Supplied data: Begin

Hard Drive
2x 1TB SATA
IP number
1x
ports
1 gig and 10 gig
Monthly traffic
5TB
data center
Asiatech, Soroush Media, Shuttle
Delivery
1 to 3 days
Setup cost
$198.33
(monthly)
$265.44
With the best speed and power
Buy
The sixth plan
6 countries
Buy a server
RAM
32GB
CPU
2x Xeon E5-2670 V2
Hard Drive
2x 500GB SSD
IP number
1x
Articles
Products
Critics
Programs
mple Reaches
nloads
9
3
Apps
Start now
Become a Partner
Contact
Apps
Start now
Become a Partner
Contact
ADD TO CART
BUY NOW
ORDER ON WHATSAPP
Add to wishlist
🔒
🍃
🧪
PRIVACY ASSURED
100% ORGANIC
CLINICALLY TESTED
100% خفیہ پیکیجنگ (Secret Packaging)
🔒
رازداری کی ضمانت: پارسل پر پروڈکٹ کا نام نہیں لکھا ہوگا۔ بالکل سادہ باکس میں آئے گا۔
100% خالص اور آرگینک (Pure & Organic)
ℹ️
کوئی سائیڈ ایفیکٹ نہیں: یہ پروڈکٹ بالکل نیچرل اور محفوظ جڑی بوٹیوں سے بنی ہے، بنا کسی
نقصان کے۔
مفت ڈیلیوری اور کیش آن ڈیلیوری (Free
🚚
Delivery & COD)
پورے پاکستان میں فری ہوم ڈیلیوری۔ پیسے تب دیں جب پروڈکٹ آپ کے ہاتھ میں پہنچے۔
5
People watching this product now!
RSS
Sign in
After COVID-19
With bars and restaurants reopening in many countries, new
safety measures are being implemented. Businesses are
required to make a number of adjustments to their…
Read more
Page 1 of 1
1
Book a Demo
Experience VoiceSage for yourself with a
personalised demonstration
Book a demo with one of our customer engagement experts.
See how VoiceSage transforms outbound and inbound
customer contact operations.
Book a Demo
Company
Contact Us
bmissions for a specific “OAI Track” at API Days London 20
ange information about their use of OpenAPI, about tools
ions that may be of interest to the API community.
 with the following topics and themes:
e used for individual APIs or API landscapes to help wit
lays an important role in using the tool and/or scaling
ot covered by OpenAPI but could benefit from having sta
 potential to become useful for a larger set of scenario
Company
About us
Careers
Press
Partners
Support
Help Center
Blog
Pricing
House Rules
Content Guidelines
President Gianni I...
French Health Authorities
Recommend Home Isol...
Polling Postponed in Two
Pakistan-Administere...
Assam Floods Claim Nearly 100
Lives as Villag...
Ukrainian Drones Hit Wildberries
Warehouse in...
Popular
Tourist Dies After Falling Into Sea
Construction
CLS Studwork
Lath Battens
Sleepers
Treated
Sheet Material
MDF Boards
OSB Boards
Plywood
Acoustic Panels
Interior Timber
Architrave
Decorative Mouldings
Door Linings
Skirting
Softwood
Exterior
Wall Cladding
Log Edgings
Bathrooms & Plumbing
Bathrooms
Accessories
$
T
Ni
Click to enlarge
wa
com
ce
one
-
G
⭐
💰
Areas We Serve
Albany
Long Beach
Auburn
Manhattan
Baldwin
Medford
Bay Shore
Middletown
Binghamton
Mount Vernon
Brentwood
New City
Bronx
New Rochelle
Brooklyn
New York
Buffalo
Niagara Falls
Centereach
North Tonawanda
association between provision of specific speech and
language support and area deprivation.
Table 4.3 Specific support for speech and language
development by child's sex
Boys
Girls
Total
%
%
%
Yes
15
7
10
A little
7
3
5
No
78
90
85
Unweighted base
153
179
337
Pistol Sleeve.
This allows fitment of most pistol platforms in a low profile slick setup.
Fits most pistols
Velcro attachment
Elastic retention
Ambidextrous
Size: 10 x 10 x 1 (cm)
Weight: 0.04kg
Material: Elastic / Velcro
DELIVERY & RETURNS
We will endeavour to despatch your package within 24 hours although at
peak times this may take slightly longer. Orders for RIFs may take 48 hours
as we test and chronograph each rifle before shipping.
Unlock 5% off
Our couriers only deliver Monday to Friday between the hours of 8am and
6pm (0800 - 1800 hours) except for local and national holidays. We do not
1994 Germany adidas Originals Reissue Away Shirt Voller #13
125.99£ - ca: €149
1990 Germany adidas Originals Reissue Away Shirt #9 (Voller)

Supplied data: End

* **Assignment**: Pull out each line of the listing above that contains the string "Away".

* **Answer box**:
1994 Germany adidas Originals Reissue Away Shirt Voller #13
1990 Germany adidas Originals Reissue Away Shirt #9 (Voller)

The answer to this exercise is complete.